Marco Arment, developer of the Instapaper offline webpage reading iPhone app, has posted a blog entry about his decision to implement page-turning in addition to scrolling in the latest version of Instapaper.
He uses two Macintosh calculator programs—the traditional one (left) and a different one called Soulver—as an example to explain why it is a bad idea to try to make computer interfaces resemble the physical item they are impersonating.
The traditional app is essentially a virtual pocket calculator, complete with rows and rows of clickable little buttons—which are entirely redundant given that you have a full physical keyboard in front of you—and only a single line on which to display numbers. Soulver, on the other hand, is just a display window with room for multiple lines of equations—and as a result can be much more useful for extended operations.
Arment explains that Instapaper’s paging is not a slide-animation but a simple crossfade, because the crossfade is faster and less distracting—and because the point was to improve the reading experience, not to imitate an arbitrary physical object.
DVD players don’t make fake whirring noises for five minutes before letting you eject a disc to simulate rewinding. Similarly, nobody should need to perform a full-width swipe gesture and wait two seconds for their fake page to turn in their fake book, and nobody should need to click the fake Clear button and start their calculation over because their fake calculator only has a one-line, non-editable fake LCD.
This is a lesson that it would be nice if more e-book app programmers would remember.
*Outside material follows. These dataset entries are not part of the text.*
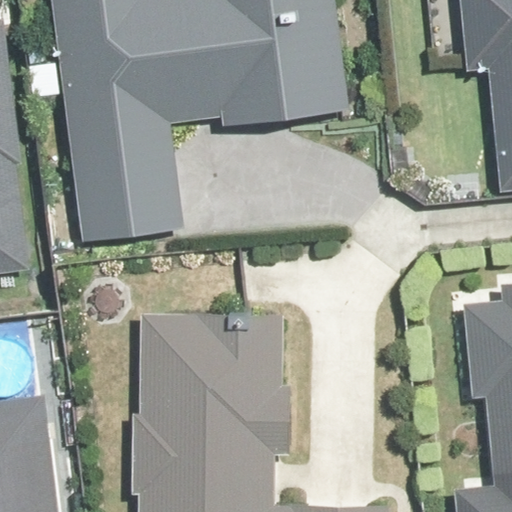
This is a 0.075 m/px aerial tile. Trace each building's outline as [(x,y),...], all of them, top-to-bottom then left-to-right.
[(0,0),(0,274),(32,271),(2,0),(0,0)] [(354,110),(340,0),(60,0),(89,240),(191,228),(179,131),(354,110)] [(511,0),(463,0),(467,71),(493,70),(499,197),(511,196),(511,0)] [(511,511),(511,299),(492,300),(494,343),(455,345),(458,415),(497,414),(500,486),(461,487),(461,511),(511,511)] [(146,316),(144,404),(134,404),(131,493),(141,494),(140,511),(393,511),(393,500),(283,497),(284,461),(308,462),(312,321),(146,316)] [(0,511),(60,511),(47,400),(0,405),(0,511)]
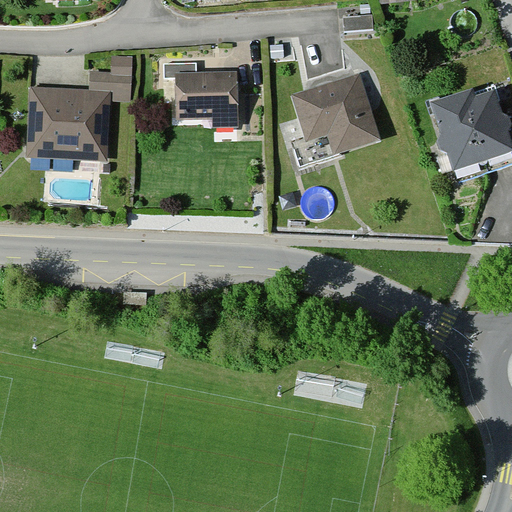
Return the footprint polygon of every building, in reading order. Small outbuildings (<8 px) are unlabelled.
[(377,0),(379,9),(421,4),(420,0),(377,0)] [(89,79),(87,98),(106,100),(125,101),(127,65),(110,64),(108,80),(89,79)] [(172,82),(192,81),(192,70),(160,70),(161,87),(172,87),(172,82)] [(192,81),(172,82),(172,87),(174,126),(210,125),(210,134),(232,134),(230,80),(192,81)] [(353,82),(289,102),(304,146),(323,140),(330,162),(375,147),(353,82)] [(87,98),(28,95),(25,163),(102,167),(106,100),(87,98)] [(469,100),(427,112),(443,170),(448,168),(451,179),(507,163),(489,103),(471,108),(469,100)] [(123,292),(123,295),(122,307),(148,308),(148,296),(148,293),(123,292)]
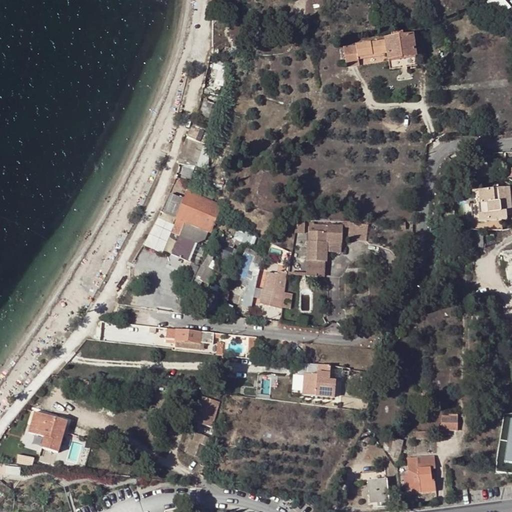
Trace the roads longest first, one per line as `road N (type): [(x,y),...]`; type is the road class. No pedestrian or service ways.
road 1 (unclassified): [(94,309),(369,339),(410,306),(436,149),(511,139)]
road 2 (unclassified): [(156,511),(213,496),(277,511)]
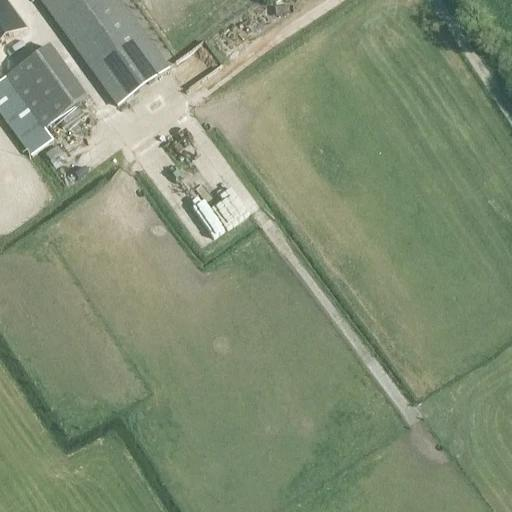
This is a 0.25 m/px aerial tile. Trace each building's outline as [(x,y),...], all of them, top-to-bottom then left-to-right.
[(0,0),(0,59),(35,38),(10,0),(0,0)] [(116,0),(38,0),(117,108),(168,71),(116,0)] [(271,0),(261,8),(272,21),(282,13),(271,0)] [(49,50),(0,84),(0,117),(31,160),(89,118),(81,106),(87,102),(49,50)] [(89,157),(106,152),(102,137),(85,142),(89,157)] [(269,177),(243,199),(260,218),(286,196),(269,177)] [(236,205),(207,223),(219,243),(248,225),(236,205)]
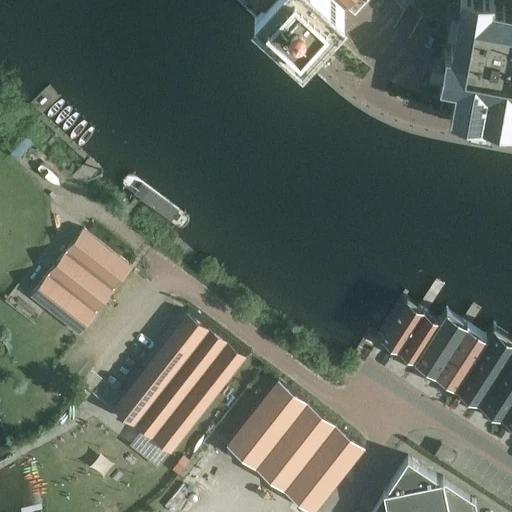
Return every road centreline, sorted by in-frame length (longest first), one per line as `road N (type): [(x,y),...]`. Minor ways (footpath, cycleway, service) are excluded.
road 1 (residential): [(511,464),(429,411),(347,404),(154,266)]
road 2 (residential): [(363,91),(511,136)]
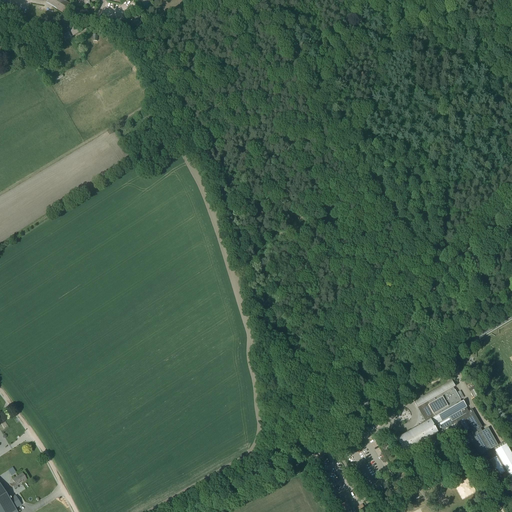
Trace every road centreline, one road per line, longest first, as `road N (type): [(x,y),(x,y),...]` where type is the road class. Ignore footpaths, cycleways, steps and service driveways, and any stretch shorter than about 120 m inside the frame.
road 1 (unclassified): [(193,511),(511,315)]
road 2 (track): [(332,113),(434,281)]
road 3 (track): [(0,246),(134,159)]
road 4 (track): [(0,388),(75,511)]
road 5 (track): [(375,349),(285,456)]
road 6 (track): [(158,63),(225,180)]
road 7 (track): [(261,0),(332,113)]
road 8 (track): [(225,180),(332,113)]
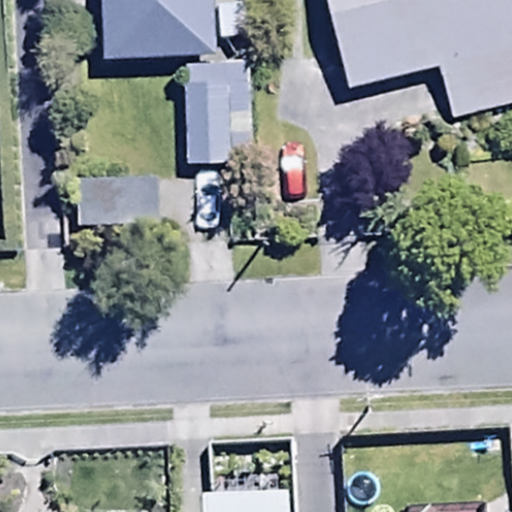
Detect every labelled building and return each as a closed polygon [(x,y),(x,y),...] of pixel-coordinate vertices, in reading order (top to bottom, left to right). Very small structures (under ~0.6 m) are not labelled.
[(211,60),(209,0),(101,0),(103,63),(211,60)] [(511,111),(511,0),(314,0),(344,99),(435,72),(453,130),(511,111)] [(242,71),(179,72),(181,173),(243,172),(242,71)] [(85,190),(86,232),(158,229),(156,187),(85,190)] [(285,511),(285,500),(196,503),(196,511),(285,511)]
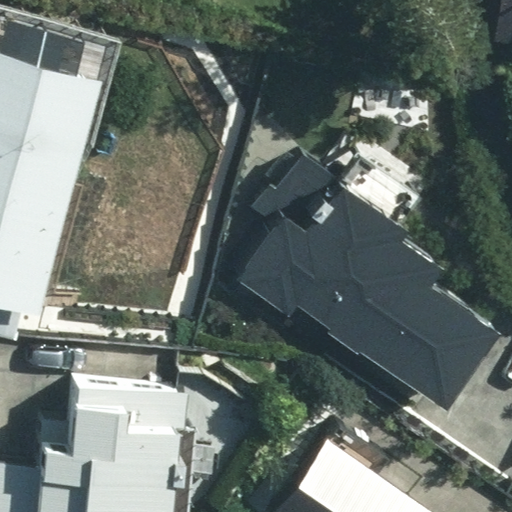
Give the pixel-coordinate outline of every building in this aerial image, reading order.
[(511,0),(494,0),(493,10),(511,13),(511,0)] [(86,63),(0,41),(0,295),(27,302),(86,63)] [(284,197),(249,250),(445,377),(494,301),(421,253),(430,239),(387,211),(394,199),(303,140),(272,189),(284,197)] [(168,511),(181,387),(69,376),(65,417),(35,414),(31,459),(0,456),(0,511),(168,511)] [(329,416),(265,510),(267,511),(435,511),(419,501),(431,484),(329,416)]
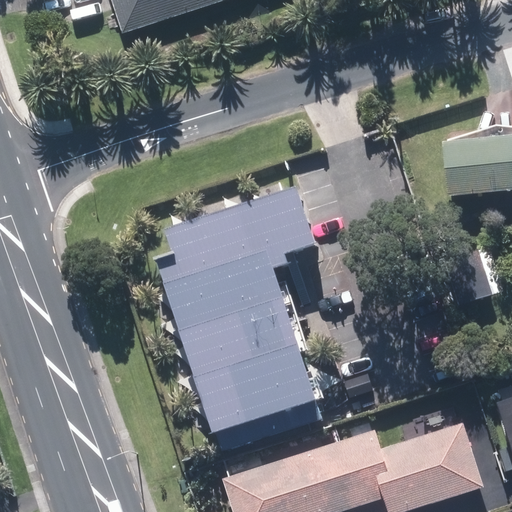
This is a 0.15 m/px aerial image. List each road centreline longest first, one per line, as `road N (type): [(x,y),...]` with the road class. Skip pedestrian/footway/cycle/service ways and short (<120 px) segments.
road 1 (residential): [(511,7),(0,179)]
road 2 (primary): [(103,511),(0,196)]
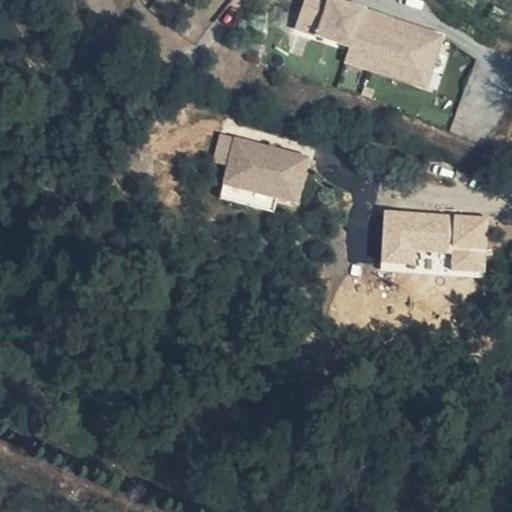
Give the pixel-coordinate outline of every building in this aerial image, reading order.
[(371,62),(429,83),(447,32),(356,0),(308,0),(304,11),(326,19),(323,29),(354,40),(376,48),(371,62)] [(301,21),(323,29),(326,19),(304,11),(301,21)] [(349,55),(371,62),(376,48),(354,40),(349,55)] [(275,183),(295,189),(307,144),(235,123),(222,168),(241,174),(243,169),(275,178),(274,182),(275,183)] [(241,174),(222,168),(218,183),(271,198),(275,183),(274,182),(275,178),(243,169),(241,174)] [(452,272),(488,272),(488,211),(383,210),(383,266),(417,266),(417,250),(452,250),(452,272)]
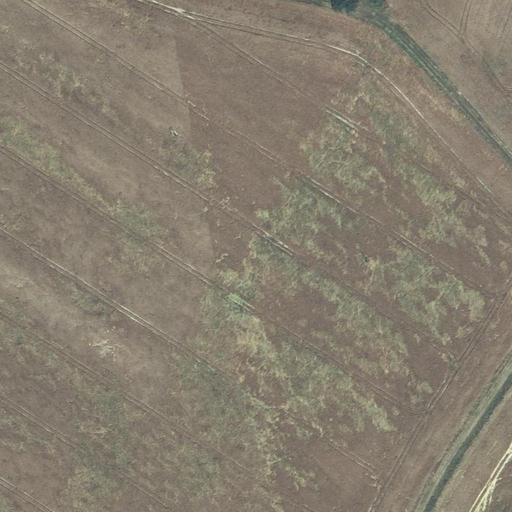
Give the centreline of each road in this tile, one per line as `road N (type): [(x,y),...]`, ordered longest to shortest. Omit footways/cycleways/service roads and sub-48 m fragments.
road 1 (track): [(347,0),(395,31),(511,153)]
road 2 (track): [(415,511),(511,355)]
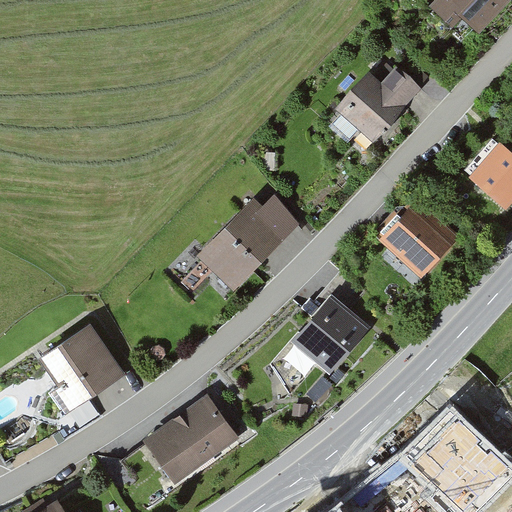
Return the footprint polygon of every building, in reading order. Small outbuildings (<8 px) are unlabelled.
[(511,0),(435,0),(429,7),(452,28),(462,18),(480,35),(511,1),(511,0)] [(423,89),(397,66),(381,84),(369,74),(336,111),(341,115),(332,125),(350,141),(359,131),(374,144),(423,89)] [(511,155),(493,139),(464,171),(506,209),(511,202),(511,155)] [(262,207),(254,199),(196,258),(234,292),(298,225),(274,196),(262,207)] [(414,201),(378,242),(421,279),(457,238),(414,201)] [(341,269),(313,303),(320,309),(331,296),(340,304),(357,283),(341,269)] [(340,304),(331,296),(320,309),(313,303),(309,300),(302,309),(312,318),(300,332),(298,331),(271,364),(291,393),(317,362),(330,374),(369,328),(340,304)] [(91,323),(39,359),(59,387),(49,394),(66,419),(128,376),(91,323)] [(159,346),(153,347),(149,352),(150,357),(155,361),(161,360),(166,356),(164,349),(159,346)] [(322,378),(306,395),(316,404),(332,386),(322,378)] [(207,396),(144,441),(146,444),(175,484),(238,438),(207,396)] [(307,406),(293,405),(292,417),(306,418),(307,406)] [(511,464),(451,408),(401,462),(434,493),(427,500),(434,506),(440,511),(491,511),(511,490),(511,464)] [(175,484),(146,444),(121,462),(150,502),(175,484)] [(43,499),(27,509),(28,511),(64,511),(57,500),(48,506),(43,499)]
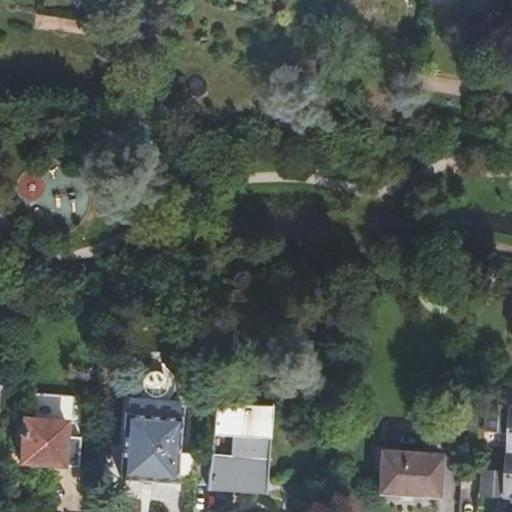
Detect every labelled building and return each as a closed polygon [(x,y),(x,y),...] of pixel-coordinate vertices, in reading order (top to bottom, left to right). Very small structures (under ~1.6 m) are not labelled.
[(22,461),(79,466),(82,436),(66,435),(67,422),(76,422),(77,394),(27,391),(22,461)] [(118,478),(173,484),(176,452),(180,404),(126,399),(118,478)] [(511,493),(511,404),(488,402),(486,424),(505,425),(500,468),(480,466),(477,490),(511,493)] [(195,454),(192,486),(264,492),(272,413),(216,407),(211,456),(195,454)] [(173,484),(192,486),(195,454),(176,452),(173,484)] [(381,452),(378,494),(438,499),(442,456),(381,452)]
We don’t need fancy imitation pages, ribbon bookmarks, and page-flipping animations with sound effects that look and sound just like you’re turning a page in a “real” book. Just give us the text in a readable font. We don’t need a wooden shelf with book icons displayed in rows. Just give us lists of titles and authors.
It’s sort of an “uncanny valley” effect: the more you make an e-book “look like” a paper book, the less it seems like one—and the harder it is to read without distraction.
Of course, judging from the screenshots so far, iBooks is probably going to be a disappointment in that regard.